Мэй отвернулась к плинтусу, и тогда смертоведка сузила глаза:
– Прости уж, если сказала не к месту или то, чего говорить не следовало.
Мэй покраснела и снова вскинула взгляд на миссис Гиббс:
– Ничего такого. Просто вы угадали одну мысль, что так и ходит кругом в голове. Детишки во мне, говорите. Глупость, но мне кажется, один уже на подходе. И не знаю, с чего я взяла, и частенько думаю, будто сама себе, дуреха такая, выдумываю, чтобы не тужить по Мэй. Никаких знаков – но и откуда. Если чувство верное, тогда понесла я всего две недели назад. Чепуха это, сама знаю, просто выдумала, чтобы было о чем думать хорошем, а не плакать часами навзрыд.

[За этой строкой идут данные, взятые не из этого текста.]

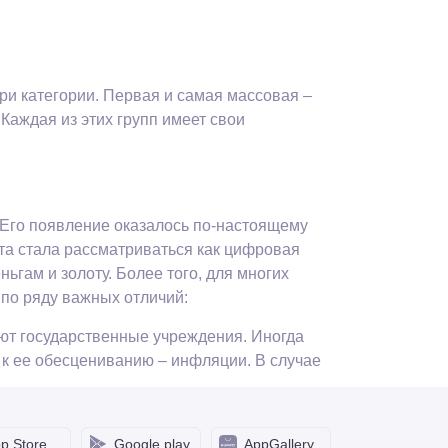
ри категории. Первая и самая массовая –
 Каждая из этих групп имеет свои
 Его появление оказалось по-настоящему
та стала рассматриваться как цифровая
гам и золоту. Более того, для многих
 по ряду важных отличий:
ют государственные учреждения. Иногда
к ее обесцениванию – инфляции. В случае
ен. Его эмиссия ограничена с помощью
ная сумма в обороте составляет 21 млн
p Store
Google play
AppGallery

Смертоведка гладила руку Мэй – то ли ласка, то ли целебный массаж.
– А почему ты думаешь, если это не слишком личный вопрос, что ты в положении?
Мэй снова покраснела.
– Чепуха, говорю же. Просто… ну, это было в ночь пятницы, перед тем как прислали чумную телегу за Мэй. Я весь день гуляла с ней в парке, и она притомилась, бедняжечка. Мы пораньше уложили ее спать, потом подумали – раз пятница, пойдем наверх и мы. И потом… ну, сами знаете. У нас было. Но было как-то по-особенному – просто не могу сказать, как. Прошел такой чудесный день, и я так любила Тома. Той ночью, когда мы ложились, я знала, как сильно его люблю, и знала, как сильно он любит меня. Потом мы лежали в настоящем блаженстве, беседовали и шептались, как когда впервые познакомились. Вот вам крест, не успел пот обсохнуть, как я решила: «От этого родится ребеночек». Ох, миссис Гиббс, что вы теперь подумаете? Не надо было вам это рассказывать. Никому не надо. Вы приходите только делать свою работу, а я тут вываливаю весь сор из избы. Должно быть, считаете меня теперь кошкой грязной.
Миссис Гиббс похлопала Мэй по руке, и та улыбнулась.
– Позволь сказать, слыхала и похуже. Да и все это входит в мой шиллинг, голубка. Слушать и говорить – это самое главное. Не рождение или проводы. А уж беременна ты или нет – верь своим инстинктам. Они наверное не соврут. Не ты ли мне говорила, что хочешь двух девочек, а потом и хватит?
Мэй кивнула.
– Да, говорила. И в ту ночь лежала и думала: «вот и дочка номер два». Только вот нет, правда? Она все еще одна. – Она ненадолго задумалась, затем продолжила: – Что ж, ничего не меняется. Я по-прежнему хочу двух дочек, как уже и говорила. Если окажется, что одна уже на подходе, рожу еще одну – и все на этом.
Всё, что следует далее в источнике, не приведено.